The Delaware Public Works and Public Utilities Committee will discuss a possible suspension of its commercial, or dumpster, operations at its Tuesday meeting.
The recommendation is among four other changes for the city’s solid waste program, which are the introduction of a bulk item collection pilot program, adjustments for downtown refuse collection and the advancement of the design and construction process of the 27,000-square-foot refuse/recycling building.
Suspending commercial operations could increase rates for residential customers by an additional $1.33 per month — on top of the latest increase approved — in order to cover so-called legacy costs associated with the general refuse overhead and management of two closed landfills on Cherry Street and Curve Road.
City Council not only approved an 87-cent increase for residential rates but an average 13.8-percent decrease in dumpster rates for its 134 commercial customers at its last meeting.
Among them include 80 multi-family developments, of which some have representatives asking for further rate reductions or to allow them to opt out of the city’s service because lower prices are available in the private sector.
City officials have said allowing the apartments and condominiums to forego the city’s service could create a cycle where the commercial base gets smaller, while overhead costs remain the same.
“It’s just not practical to continue commercial collection for what fundamentally is 134 customers in the city versus all of the potential businesses there are,” Public Works Director Bill Ferrigno said at a Council meeting in February.
Council’s decision on the issue will be based on public input from existing commercial customers such as Ohio Wesleyan University, the Delaware Community Center YMCA and some of Delaware City School District’s buildings.
In other business, the committee will hear appeal cases from its safe walks program at 7 p.m.. Two separate cases, one on Diverston Way and the other at West Central Avenue, have a combined estimated repair cost of $4,430.
Additionally, the committee will have a hearing for a resident on Tudor Drive, whose vehicle discharged oil onto the road, according to city records.
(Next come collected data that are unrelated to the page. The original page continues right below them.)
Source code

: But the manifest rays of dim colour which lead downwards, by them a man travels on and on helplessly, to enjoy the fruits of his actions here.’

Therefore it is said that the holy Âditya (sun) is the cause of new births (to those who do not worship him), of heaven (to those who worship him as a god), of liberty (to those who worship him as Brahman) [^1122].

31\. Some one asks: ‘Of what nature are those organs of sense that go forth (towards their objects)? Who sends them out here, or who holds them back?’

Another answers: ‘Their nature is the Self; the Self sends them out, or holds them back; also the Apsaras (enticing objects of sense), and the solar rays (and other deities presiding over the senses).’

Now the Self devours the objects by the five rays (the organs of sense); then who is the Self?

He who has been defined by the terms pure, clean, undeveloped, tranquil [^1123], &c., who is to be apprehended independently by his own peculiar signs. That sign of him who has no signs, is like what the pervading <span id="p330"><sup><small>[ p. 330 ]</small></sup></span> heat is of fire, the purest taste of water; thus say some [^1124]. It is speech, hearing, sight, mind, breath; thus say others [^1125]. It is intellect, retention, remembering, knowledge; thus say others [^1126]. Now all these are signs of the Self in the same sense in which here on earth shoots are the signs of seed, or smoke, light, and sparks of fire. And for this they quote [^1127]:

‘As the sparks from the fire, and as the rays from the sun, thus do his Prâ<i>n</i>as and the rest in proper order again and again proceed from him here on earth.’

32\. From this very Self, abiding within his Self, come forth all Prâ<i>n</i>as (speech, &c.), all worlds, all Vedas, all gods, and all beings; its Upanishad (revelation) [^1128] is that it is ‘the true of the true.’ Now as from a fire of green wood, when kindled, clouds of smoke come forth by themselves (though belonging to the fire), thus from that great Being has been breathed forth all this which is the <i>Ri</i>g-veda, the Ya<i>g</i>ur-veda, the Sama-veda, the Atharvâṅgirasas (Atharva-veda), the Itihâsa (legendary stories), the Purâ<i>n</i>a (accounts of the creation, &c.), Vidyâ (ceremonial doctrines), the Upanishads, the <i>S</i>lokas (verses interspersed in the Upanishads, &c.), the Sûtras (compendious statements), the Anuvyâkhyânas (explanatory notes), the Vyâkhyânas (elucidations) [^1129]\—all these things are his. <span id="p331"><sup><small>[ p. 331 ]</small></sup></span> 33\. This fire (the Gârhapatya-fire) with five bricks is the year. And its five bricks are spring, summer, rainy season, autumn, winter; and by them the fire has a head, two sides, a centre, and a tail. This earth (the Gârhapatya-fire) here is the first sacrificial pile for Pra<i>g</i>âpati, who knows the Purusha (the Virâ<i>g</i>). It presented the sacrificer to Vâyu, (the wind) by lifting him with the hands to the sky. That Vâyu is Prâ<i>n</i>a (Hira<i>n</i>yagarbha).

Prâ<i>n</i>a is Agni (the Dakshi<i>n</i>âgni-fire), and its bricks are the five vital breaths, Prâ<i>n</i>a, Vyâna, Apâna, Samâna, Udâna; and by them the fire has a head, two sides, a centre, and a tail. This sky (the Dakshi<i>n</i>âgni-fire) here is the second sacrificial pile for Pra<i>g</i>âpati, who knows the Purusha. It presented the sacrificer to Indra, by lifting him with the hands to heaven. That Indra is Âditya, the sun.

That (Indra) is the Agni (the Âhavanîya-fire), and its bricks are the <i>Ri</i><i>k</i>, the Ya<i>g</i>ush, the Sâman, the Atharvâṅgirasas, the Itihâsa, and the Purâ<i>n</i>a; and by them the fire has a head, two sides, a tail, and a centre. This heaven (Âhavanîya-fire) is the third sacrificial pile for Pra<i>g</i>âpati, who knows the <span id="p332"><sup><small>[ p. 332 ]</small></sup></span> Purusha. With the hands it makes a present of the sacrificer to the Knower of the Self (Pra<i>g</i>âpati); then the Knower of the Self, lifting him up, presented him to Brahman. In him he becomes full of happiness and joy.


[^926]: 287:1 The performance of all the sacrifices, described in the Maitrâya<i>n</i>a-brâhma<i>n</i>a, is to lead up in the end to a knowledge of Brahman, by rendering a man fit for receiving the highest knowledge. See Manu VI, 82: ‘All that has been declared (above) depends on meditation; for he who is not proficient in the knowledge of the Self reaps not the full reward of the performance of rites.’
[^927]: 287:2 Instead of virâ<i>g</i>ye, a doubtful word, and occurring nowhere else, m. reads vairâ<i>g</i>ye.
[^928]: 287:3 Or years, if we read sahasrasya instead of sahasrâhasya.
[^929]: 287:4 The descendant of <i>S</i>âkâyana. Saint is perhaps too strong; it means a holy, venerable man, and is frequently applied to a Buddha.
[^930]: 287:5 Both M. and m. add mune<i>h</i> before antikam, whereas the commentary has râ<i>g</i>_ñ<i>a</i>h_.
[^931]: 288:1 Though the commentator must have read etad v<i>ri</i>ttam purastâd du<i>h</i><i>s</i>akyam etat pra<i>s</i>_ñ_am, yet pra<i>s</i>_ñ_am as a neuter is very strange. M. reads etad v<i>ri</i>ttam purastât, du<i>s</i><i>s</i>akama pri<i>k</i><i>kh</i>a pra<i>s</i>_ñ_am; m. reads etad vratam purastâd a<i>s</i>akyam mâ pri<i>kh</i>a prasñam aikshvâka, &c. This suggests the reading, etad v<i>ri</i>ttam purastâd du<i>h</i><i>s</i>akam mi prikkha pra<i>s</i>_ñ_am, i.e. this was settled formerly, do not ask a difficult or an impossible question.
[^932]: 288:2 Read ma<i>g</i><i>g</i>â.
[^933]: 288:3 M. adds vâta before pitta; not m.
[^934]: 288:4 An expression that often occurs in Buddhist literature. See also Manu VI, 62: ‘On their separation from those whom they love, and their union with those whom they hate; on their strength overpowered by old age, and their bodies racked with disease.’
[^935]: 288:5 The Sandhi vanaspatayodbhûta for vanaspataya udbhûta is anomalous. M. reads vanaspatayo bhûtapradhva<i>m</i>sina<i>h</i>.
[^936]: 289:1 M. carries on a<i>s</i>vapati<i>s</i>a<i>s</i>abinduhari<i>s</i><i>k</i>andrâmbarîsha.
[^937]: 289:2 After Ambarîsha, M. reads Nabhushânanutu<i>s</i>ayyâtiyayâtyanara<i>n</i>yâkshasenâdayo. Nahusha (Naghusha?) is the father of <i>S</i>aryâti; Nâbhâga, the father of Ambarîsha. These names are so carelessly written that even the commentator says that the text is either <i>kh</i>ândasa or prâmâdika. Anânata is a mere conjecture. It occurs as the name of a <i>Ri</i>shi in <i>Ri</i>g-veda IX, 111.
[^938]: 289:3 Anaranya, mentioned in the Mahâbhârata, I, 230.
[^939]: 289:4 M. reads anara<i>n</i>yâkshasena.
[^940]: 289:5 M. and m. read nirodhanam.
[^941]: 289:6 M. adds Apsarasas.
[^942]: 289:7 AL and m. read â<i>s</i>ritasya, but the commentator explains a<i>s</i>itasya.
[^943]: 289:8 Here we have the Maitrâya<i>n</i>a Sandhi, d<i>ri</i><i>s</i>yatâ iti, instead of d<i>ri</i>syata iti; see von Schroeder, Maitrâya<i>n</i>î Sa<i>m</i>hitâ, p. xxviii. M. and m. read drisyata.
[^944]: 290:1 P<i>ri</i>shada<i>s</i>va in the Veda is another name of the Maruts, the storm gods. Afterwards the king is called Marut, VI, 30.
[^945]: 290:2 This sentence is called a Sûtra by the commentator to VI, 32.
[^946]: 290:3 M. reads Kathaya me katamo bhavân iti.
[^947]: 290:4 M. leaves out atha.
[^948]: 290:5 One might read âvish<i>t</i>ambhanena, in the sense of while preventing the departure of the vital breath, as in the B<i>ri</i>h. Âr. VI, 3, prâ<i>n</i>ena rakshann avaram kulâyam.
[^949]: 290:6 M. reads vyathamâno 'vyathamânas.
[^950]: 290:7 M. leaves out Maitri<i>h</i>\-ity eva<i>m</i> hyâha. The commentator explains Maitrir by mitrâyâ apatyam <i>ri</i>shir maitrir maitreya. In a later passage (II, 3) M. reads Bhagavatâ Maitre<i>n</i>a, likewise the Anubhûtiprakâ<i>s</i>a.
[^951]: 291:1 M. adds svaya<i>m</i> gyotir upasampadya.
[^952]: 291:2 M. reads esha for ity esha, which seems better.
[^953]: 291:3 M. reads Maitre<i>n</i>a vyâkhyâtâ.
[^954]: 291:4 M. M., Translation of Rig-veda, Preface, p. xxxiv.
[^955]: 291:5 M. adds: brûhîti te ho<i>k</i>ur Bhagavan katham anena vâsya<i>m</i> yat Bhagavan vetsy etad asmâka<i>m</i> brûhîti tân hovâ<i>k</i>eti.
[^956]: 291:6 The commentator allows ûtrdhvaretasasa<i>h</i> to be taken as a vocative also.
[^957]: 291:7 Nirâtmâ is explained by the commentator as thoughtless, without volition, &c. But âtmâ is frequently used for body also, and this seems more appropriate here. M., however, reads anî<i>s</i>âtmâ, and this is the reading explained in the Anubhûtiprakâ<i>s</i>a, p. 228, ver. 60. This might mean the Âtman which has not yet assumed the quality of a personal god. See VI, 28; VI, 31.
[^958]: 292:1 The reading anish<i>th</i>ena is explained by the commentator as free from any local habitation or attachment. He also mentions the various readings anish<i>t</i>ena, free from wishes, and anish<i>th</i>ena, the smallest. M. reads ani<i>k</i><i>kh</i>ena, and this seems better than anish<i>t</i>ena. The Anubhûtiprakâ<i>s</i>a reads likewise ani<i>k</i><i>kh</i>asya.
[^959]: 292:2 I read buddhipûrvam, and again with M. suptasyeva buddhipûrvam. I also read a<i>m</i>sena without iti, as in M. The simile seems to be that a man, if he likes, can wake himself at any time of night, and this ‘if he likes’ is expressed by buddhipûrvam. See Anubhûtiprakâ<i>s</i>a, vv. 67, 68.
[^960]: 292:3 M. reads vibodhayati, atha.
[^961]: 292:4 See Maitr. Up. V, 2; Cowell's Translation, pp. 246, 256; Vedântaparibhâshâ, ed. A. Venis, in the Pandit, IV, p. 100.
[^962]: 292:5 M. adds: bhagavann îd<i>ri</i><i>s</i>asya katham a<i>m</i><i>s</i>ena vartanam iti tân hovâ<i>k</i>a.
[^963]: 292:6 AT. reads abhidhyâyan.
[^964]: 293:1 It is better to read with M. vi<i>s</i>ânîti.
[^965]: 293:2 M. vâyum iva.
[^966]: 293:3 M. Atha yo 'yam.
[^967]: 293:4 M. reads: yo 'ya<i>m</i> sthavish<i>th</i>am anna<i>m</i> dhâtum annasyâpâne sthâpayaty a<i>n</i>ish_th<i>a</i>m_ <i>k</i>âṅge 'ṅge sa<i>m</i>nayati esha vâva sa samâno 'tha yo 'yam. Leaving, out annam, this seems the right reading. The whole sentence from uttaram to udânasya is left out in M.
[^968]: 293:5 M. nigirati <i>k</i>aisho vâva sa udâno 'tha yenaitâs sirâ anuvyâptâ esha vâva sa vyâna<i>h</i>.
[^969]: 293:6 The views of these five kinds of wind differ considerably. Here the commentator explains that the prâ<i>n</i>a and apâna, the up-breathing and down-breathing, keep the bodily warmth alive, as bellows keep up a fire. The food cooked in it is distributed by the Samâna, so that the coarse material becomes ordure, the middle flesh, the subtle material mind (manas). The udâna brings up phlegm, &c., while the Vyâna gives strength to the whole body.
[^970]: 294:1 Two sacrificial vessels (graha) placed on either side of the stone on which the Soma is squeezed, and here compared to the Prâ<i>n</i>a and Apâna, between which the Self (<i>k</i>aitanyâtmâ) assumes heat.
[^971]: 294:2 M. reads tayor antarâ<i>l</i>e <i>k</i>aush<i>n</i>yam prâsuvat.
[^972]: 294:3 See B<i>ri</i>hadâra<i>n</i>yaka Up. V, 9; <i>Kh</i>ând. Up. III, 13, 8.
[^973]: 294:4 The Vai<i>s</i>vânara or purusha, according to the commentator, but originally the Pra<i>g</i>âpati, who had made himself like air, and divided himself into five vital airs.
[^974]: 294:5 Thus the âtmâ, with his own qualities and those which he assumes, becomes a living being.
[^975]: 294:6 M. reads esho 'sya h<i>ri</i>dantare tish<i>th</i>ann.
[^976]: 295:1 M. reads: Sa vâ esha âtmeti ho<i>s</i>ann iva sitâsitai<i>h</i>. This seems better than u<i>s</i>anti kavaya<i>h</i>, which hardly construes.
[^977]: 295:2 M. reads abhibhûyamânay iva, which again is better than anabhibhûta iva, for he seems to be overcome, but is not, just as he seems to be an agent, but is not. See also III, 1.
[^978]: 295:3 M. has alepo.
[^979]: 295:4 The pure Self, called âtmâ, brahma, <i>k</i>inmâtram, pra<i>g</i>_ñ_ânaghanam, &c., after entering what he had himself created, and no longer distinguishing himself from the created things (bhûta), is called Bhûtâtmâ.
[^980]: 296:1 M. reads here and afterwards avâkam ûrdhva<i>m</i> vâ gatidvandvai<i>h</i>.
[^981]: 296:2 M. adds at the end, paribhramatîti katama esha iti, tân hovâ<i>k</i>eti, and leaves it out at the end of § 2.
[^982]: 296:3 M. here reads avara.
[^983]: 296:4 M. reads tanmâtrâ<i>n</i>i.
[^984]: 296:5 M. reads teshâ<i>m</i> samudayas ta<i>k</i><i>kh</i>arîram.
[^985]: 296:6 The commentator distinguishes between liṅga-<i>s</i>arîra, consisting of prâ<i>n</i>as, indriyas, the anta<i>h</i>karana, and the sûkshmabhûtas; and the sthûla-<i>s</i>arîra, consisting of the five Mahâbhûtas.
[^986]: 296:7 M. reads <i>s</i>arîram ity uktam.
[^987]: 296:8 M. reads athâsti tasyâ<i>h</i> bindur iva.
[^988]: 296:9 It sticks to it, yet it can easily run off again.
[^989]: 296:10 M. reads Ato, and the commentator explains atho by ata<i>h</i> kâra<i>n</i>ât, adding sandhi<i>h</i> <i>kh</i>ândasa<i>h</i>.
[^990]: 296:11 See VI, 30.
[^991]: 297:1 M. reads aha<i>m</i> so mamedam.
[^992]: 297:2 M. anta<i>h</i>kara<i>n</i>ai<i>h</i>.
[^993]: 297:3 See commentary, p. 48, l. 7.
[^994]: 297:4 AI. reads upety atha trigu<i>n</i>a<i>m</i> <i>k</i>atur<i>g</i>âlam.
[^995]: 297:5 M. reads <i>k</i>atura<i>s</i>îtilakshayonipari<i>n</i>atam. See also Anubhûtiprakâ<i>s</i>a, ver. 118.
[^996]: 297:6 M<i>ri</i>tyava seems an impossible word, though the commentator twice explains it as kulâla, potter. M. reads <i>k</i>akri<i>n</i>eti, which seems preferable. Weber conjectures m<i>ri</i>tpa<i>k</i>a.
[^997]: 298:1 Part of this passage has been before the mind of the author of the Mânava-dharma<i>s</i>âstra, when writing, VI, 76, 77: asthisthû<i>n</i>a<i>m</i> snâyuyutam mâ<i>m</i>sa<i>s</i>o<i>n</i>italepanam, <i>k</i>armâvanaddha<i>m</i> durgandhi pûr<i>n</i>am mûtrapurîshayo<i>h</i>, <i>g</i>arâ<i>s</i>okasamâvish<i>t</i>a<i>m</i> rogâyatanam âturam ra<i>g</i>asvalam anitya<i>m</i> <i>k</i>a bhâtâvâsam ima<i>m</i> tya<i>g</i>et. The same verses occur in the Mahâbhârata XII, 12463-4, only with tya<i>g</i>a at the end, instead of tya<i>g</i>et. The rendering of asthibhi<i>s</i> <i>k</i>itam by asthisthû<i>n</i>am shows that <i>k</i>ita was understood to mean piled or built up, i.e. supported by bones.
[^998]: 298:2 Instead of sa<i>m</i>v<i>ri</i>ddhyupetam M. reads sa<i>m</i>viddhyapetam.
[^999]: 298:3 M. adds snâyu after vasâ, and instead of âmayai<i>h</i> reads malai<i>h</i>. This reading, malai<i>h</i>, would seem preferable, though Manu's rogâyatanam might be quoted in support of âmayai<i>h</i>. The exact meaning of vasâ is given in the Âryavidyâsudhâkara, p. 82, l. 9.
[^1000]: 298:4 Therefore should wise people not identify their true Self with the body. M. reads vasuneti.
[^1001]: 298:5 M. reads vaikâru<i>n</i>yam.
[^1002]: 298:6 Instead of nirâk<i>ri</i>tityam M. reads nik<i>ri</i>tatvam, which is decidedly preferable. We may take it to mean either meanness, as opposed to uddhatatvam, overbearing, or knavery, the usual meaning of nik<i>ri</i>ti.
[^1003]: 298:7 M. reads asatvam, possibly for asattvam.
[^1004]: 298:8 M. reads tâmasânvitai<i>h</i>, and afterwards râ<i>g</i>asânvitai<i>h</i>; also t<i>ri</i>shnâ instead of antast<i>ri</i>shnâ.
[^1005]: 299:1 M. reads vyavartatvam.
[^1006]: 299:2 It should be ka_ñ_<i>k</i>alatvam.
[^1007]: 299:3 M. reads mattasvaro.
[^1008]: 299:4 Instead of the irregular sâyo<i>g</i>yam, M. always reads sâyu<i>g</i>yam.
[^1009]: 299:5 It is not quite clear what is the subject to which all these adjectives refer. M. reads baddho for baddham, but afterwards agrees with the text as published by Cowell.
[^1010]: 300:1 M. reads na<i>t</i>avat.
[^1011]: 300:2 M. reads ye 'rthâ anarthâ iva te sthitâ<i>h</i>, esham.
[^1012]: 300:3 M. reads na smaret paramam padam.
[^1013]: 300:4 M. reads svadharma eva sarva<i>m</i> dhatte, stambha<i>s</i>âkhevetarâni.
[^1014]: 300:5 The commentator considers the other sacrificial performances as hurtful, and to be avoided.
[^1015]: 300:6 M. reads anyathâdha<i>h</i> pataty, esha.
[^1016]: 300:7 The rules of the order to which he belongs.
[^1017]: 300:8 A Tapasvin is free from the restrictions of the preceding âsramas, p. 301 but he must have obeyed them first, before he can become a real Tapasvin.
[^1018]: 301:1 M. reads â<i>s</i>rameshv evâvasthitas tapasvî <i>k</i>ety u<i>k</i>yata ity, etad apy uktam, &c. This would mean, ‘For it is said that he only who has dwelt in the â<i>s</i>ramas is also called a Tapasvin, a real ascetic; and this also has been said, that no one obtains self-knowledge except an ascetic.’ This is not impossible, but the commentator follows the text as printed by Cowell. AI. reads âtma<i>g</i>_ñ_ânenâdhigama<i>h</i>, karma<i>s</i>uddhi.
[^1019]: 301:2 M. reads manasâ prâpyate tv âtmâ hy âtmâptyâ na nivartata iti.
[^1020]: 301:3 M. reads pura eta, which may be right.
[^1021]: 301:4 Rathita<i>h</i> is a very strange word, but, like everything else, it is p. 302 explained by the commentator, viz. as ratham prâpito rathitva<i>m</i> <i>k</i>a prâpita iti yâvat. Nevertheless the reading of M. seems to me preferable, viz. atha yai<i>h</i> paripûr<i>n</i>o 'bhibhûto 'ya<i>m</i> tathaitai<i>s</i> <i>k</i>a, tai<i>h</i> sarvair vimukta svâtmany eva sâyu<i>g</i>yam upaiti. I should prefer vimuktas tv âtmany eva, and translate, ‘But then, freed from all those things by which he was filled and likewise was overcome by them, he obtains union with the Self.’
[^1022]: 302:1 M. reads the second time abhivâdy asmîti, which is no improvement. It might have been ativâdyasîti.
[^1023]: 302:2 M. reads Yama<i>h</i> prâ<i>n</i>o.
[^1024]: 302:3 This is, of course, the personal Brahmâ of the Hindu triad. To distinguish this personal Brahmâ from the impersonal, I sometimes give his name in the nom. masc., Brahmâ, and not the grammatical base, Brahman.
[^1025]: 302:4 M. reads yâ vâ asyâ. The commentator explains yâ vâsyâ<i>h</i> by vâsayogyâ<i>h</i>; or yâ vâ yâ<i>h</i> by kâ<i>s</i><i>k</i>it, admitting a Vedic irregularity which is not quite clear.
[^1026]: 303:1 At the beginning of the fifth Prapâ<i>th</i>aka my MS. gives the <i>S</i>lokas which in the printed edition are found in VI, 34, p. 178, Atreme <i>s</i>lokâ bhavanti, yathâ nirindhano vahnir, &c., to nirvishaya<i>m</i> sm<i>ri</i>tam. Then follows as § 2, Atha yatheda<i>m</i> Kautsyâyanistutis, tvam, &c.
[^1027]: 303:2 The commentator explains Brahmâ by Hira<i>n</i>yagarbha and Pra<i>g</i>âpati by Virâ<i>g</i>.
The resident was notified in December to clean the street and capture runoff before it entered the city’s storm water system and into local bodies of water regulated by local, state and federal levels of government.
The oil had not been cleaned off as of March 6 with the estimated cleaning cost at $1,650 as of November plus costs for any needed road repairs. The resident failed to attend a March 24 hearing, which found him responsible for the costs, while the city would handle the repairs.
The resident can appeal the decision at Tuesday’s meeting.
The committee will meet at City Hall, 1. S. Sandusky St., 6 p.m. in council chambers.